May 20, 2013 – Monday Motivation

One dieter we’re working with recently got back from a trip and said, “Every part of the trip was different and better than previous ones. I didn’t have anxiety about my eating going in, I was able to maintain my control during the trip and didn’t feel at all worried or guilty about what I ate, and, most surprisingly, I even felt great when I got home from trip, knowing I hadn’t gained weight! That’s never happened before.”

Eating Slowly and Mindfully

Early in treatment we teach our clients the skill of eating everything slowly and mindfully.  For many people, this skill is critical because it helps them really slow down, notice what they’re eating, and take more accountability for every bite they put in their mouths because it forces them to not tune out while they’re eating. 

Sometimes, when dieters first come to see us, they are actually doing the opposite of eating slowly and mindfully – meaning they may sit down in front of the television with a large bag of chips and eat them very quickly, without paying attention to how much they’re eating. For some dieters, this is almost a purposeful tuning-out, because it allows them to ignore the voice inside their heads that says, “You’re eating too much! What are you doing?”   Dieters may also neglect to eat slowly and mindfully when they’re highly distracted while eating (doing work, talking with other people, etc.), when they feel really hungry and want to get food in their stomachs as quickly as possible, and when they’re feeling guilty about what they’re eating and want to finish quickly.

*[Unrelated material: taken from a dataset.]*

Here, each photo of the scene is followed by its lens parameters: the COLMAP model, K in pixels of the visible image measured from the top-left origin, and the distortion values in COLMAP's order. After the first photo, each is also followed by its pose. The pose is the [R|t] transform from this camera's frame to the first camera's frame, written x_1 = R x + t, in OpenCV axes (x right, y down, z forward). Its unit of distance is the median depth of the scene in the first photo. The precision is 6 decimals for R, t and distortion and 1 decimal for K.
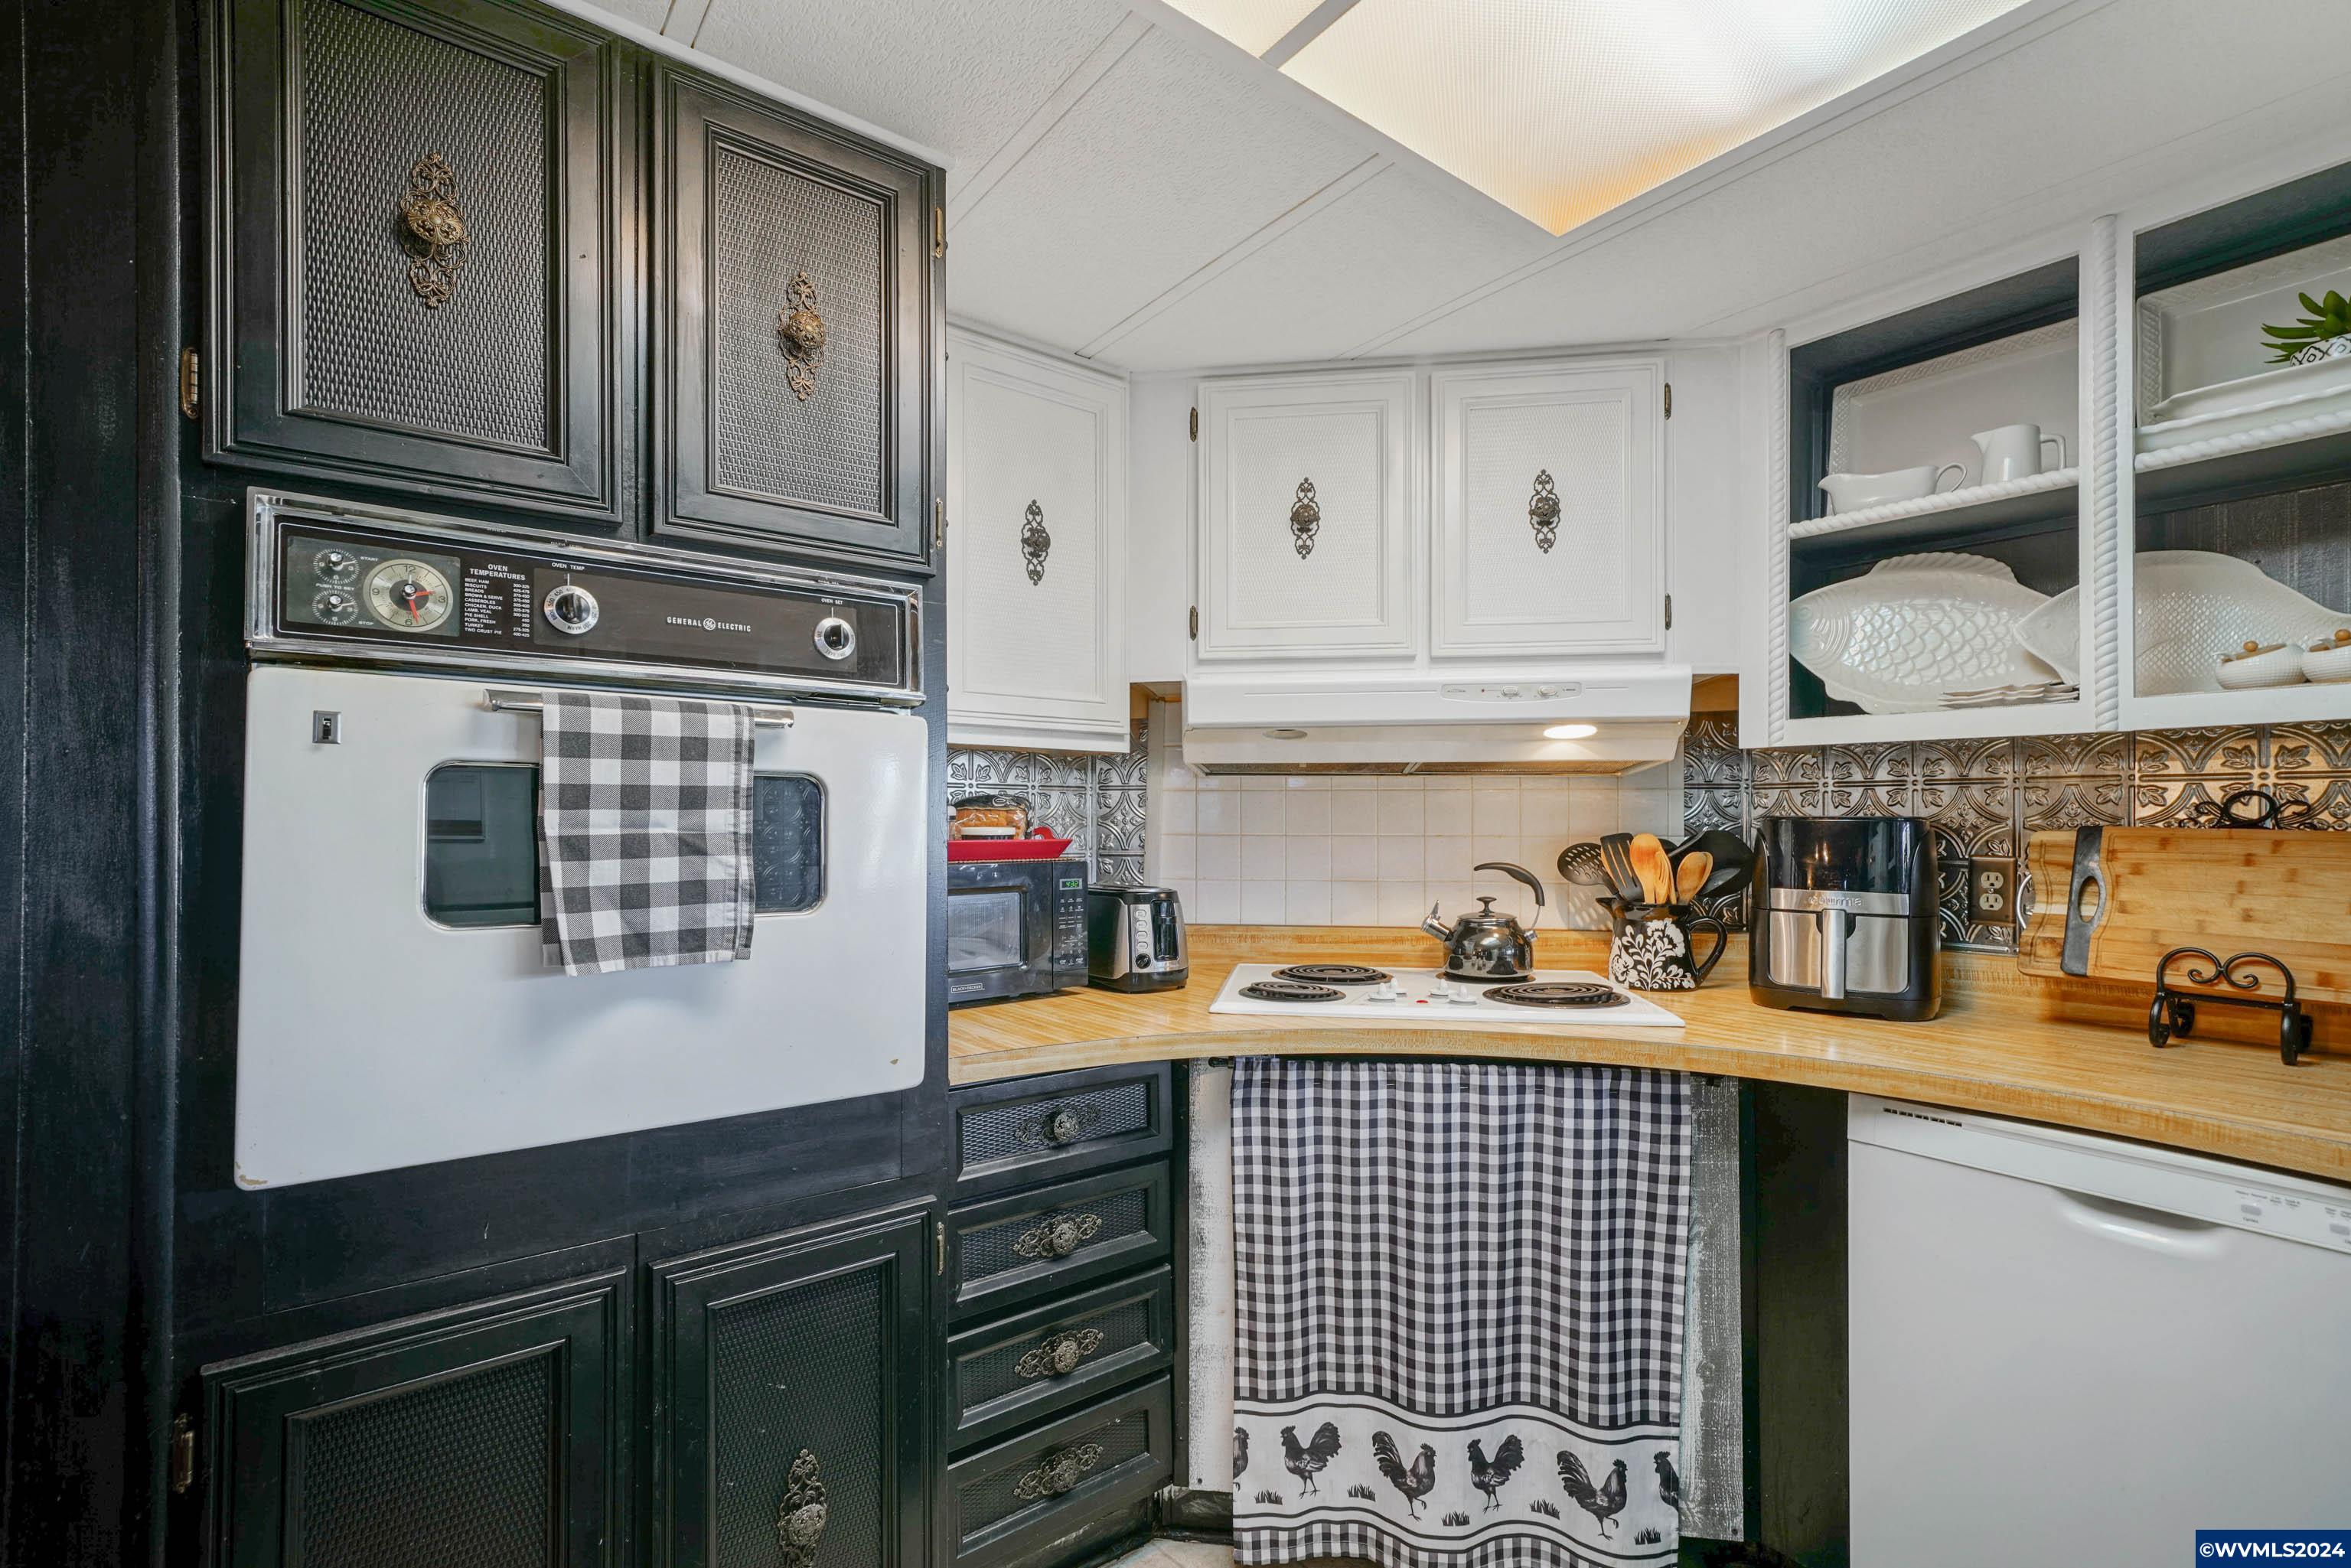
lens RADIAL K [[1045.9, 0, 1159.4], [0, 1045.9, 819.6], [0, 0, 1]] dist [0.001695, 0.001721]
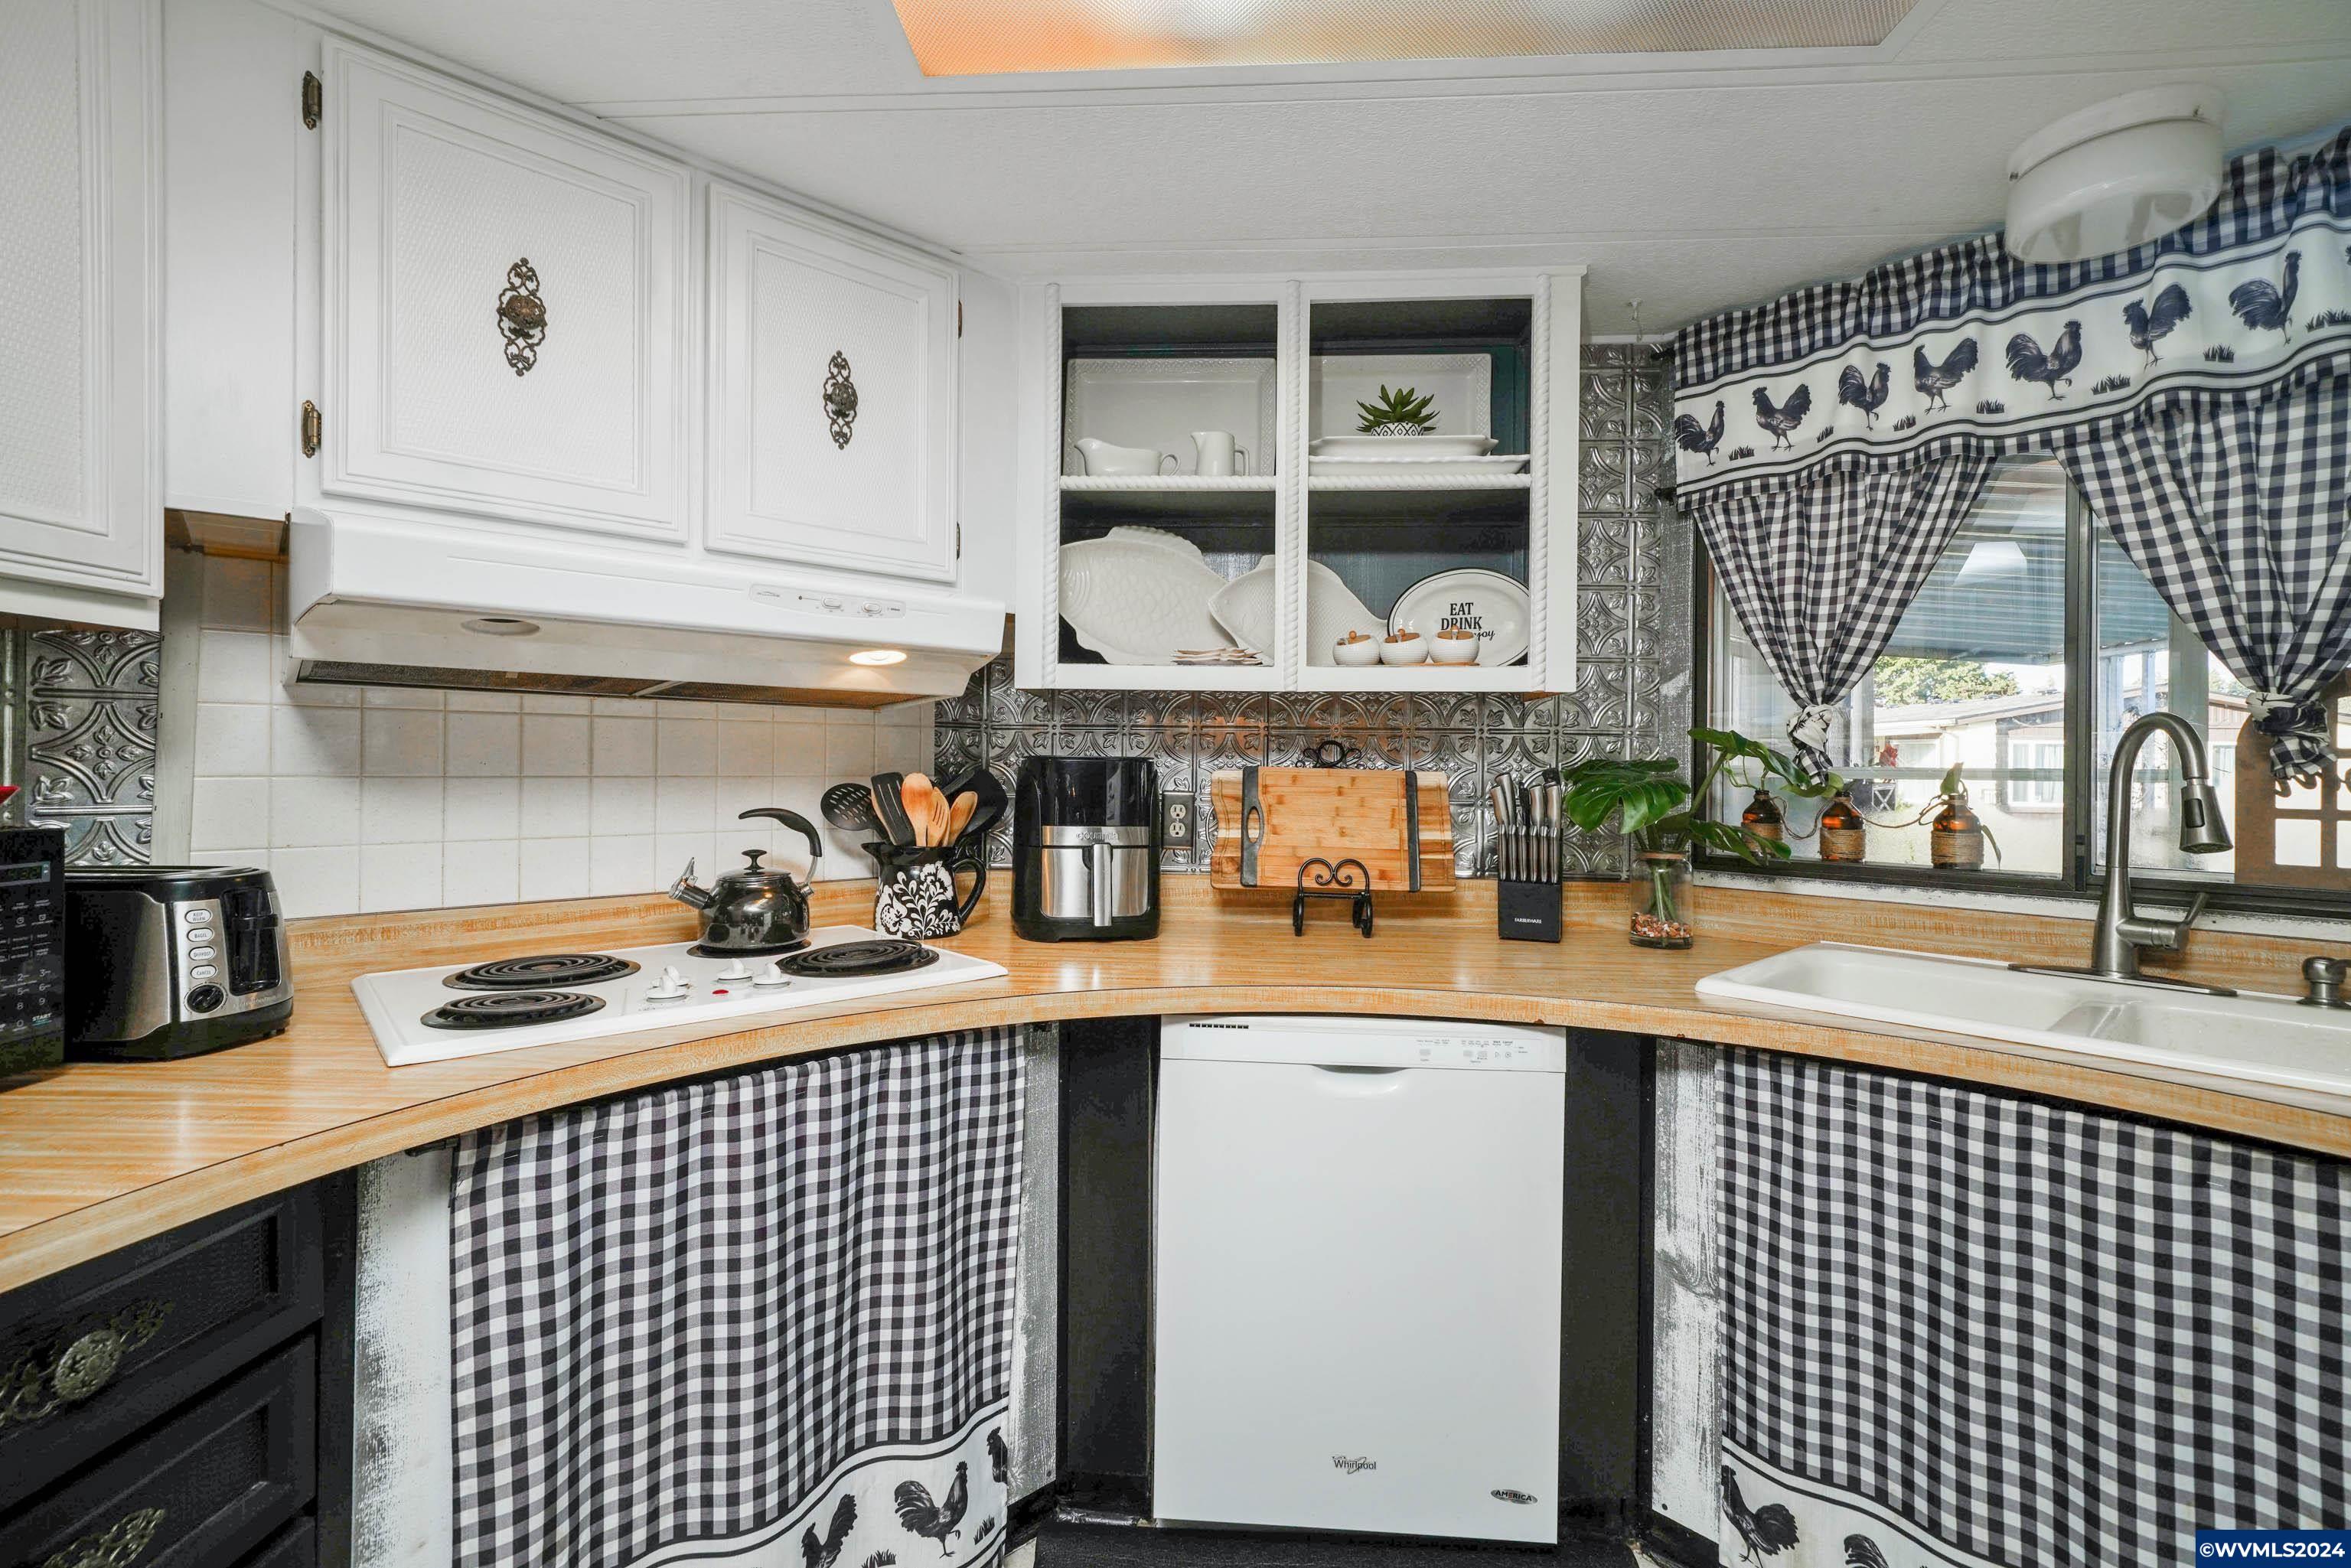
lens RADIAL K [[1045.9, 0, 1176.6], [0, 1045.9, 767.6], [0, 0, 1]] dist [0.001695, 0.001721]
pose [[0.644471, 0.001310, 0.764628, -0.117908], [-0.008162, 0.999953, 0.005166, 0.001845], [-0.764586, -0.009570, 0.644451, 0.239546]]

Our clients have observed a number of interesting things when they begin to work on eating slowly and mindfully.  One client of mine, Kate, a busy lawyer, always ate a salad for lunch at her desk while she was working.  When Kate and I worked on this skill and required that she take 15 minutes for lunch without doing any work, Kate was surprised to find out that different bites of salad tasted differently depending on what ingredients were on her fork.  Previously, all bites had tasted the same to Kate because she hadn’t really tasted any of them. 

Another client, Victor, really loves sweets and desserts.  When he first came to see me he told me, “I never met a dessert I didn’t like!”  When Victor started really focusing on the desserts that he ate, he was shocked to find that not all desserts were created equal and that there were some that he just didn’t care for, like caramel.  “My whole life I always assumed I liked caramel because it was a sweet dessert. I never took the time to really taste it and question whether or not I liked it. Turns out, I don’t!”

Marissa, a mother of four, used to make a big dessert for her family every night because that’s what her mother did growing up.  As it turns out, two of Marissa’s children lacked her sweet tooth and her husband had a take-it-or-leave-it approach to dessert.  Because of this, Marissa would frequently end up eating a huge amount of dessert every night because nobody else was eating it. When Marissa and I worked on cutting down her portion to just one dessert every night and eating it slowly and mindfully, she truly came to realize that she enjoyed one brownie, eaten very slowly and with an emphasis on enjoying every bite, more than eating half a pan of brownies because when she was overeating them, she would eat huge bites as quickly as possible, without really tasting them.

Eating slowly and mindfully is a difficult skill for some people, and one that may require a lot of practice, but unquestionably the results of doing so are worth the extra work.